Blog Archives

Automated analysis of marker coexpresion

6/14/2018

Hot on the trail of my post on naming, another names issue has come up. Post-molecular-biological revolution (yes, it happened), individual cells or cell types have come to be known by specific identifying (molecular) features. Neurons in the central nervous system might be described as being from a certain region, say the basal ganglia, and as being 'positive' for some receptor, for example dopamine receptor-D2. This is great even if it becomes name soup after a while, because not only does this give us a strong (and generally mutually-exclusive) functional description of a cell type, but it also outlines some of the most powerful tools we have as biologists to interrogate them.

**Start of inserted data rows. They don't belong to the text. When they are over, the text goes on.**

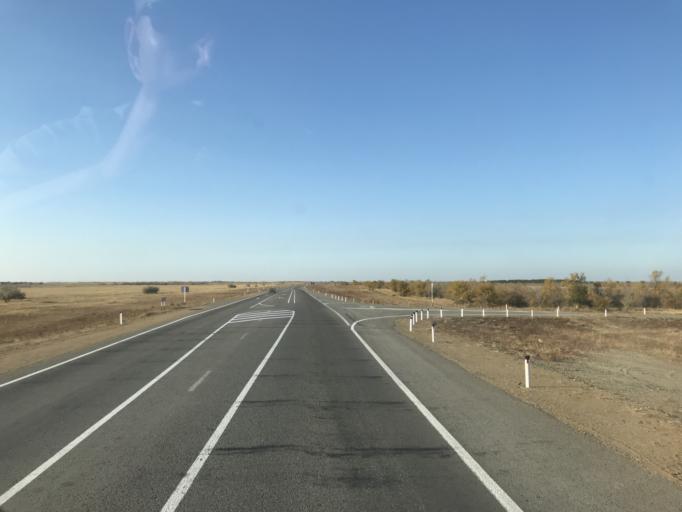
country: KZ
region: Pavlodar
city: Koktobe
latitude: 51.8000
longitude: 77.4823
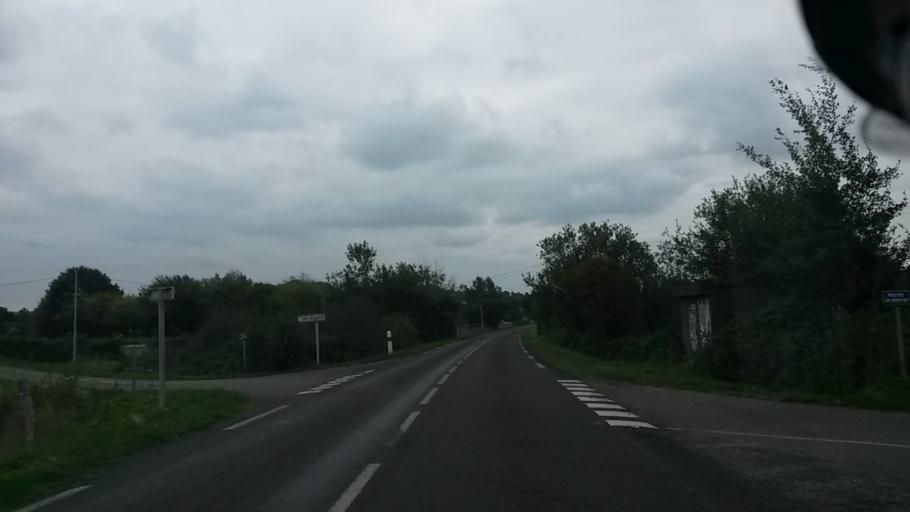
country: FR
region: Haute-Normandie
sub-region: Departement de la Seine-Maritime
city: Forges-les-Eaux
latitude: 49.5788
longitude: 1.5436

Perhaps nowhere in biology is this naming convention more aggressive than in immunology, where even educated outside observers hear something akin to jibberish (in the technical sense), with every word seeming to start with 'CD' something or other. But if immunology has a complicated jargon, it adequately reflects the problems the field is approaching. Keeping track of the identities and functions of a limitless number of moving cells that are constantly developing in time and space and adapting to new challenges is...hard. One tool that immunologists use to identify relationships between cells is a sort of bootstrapping approach, in which it is asked which cells are 'positive' for which markers, and of those, which are positive for other markers. There are great tools to measure this in a global sense, such as flow cytometry, but assaying co-expression (i.e. co-labeling) in situ provides a special challenge. Typically in these experiments, a piece of tissue is observed, and the cells expressing markers A, B, or A+B are counted manually. This is a poor use of time, so today I set out to automate this for a grad student in the lab, with the black magic of python.

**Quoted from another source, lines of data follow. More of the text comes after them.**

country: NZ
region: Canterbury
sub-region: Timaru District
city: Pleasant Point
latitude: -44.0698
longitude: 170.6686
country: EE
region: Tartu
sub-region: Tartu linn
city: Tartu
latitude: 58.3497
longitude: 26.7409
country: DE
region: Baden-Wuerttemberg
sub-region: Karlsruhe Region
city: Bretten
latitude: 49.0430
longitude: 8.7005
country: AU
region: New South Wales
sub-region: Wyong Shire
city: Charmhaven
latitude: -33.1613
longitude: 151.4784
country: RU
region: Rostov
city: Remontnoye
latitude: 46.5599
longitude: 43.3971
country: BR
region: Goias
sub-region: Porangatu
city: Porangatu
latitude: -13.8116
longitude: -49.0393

Here is a starting image, taken in a real experiment, in which cells are labeled for two markers whose identity shall remain mysterious.

Clearly, there's a ton of background, not to mention a ton of cells. I'm going to clean this up using a median filter:

Well isn't that pretty. Now, with that black magic I mentioned above, I'm going to split the channels, find edges, filter out things that are too small or large to be single cells, then use the single-color images as a Boolean filter. Code for these operations can be found here. What comes out is a set of objects that are cell-sized and were captured in both channels. For clarity, I've overlayed it on one of the input channels.

As can be seen, the red(mask) objects overlay nicely on the native objects from this channel, providing a nice sanity check. The script also spits out summary data- how many cells per channel, and how many co-expressors.